DATA PROVIDED:
◇ ◇ ◇ ◇ ◇ ◇ ◇

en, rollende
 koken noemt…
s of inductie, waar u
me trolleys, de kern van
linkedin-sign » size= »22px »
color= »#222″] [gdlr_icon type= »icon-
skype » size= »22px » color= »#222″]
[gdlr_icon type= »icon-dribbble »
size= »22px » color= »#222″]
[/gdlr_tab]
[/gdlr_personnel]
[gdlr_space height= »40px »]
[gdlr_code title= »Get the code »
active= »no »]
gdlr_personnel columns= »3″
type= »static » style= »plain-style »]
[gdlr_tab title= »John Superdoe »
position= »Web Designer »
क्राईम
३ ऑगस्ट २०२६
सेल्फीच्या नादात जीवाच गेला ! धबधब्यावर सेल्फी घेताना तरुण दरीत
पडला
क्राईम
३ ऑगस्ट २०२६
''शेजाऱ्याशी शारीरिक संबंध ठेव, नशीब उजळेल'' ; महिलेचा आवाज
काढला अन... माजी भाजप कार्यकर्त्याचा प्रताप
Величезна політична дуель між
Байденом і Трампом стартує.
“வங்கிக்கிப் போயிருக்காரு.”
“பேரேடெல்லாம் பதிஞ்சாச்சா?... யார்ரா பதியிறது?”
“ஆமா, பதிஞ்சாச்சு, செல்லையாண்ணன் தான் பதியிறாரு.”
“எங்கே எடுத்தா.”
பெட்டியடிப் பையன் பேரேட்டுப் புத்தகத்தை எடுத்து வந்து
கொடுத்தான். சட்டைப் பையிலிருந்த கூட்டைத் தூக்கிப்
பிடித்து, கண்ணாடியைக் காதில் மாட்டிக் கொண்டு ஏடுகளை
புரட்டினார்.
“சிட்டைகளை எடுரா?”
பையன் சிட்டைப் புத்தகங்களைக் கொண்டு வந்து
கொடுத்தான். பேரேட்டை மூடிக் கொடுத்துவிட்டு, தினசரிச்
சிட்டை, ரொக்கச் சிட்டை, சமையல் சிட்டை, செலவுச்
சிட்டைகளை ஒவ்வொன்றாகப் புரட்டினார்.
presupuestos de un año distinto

◇ ◇ ◇ ◇ ◇ ◇ ◇

EXERCISE PROMPT: Collect each line in the rows above that contains the word "color", and copy those lines in full.

EXERCISE ANSWER:
color= »#222″] [gdlr_icon type= »icon-
skype » size= »22px » color= »#222″]
size= »22px » color= »#222″]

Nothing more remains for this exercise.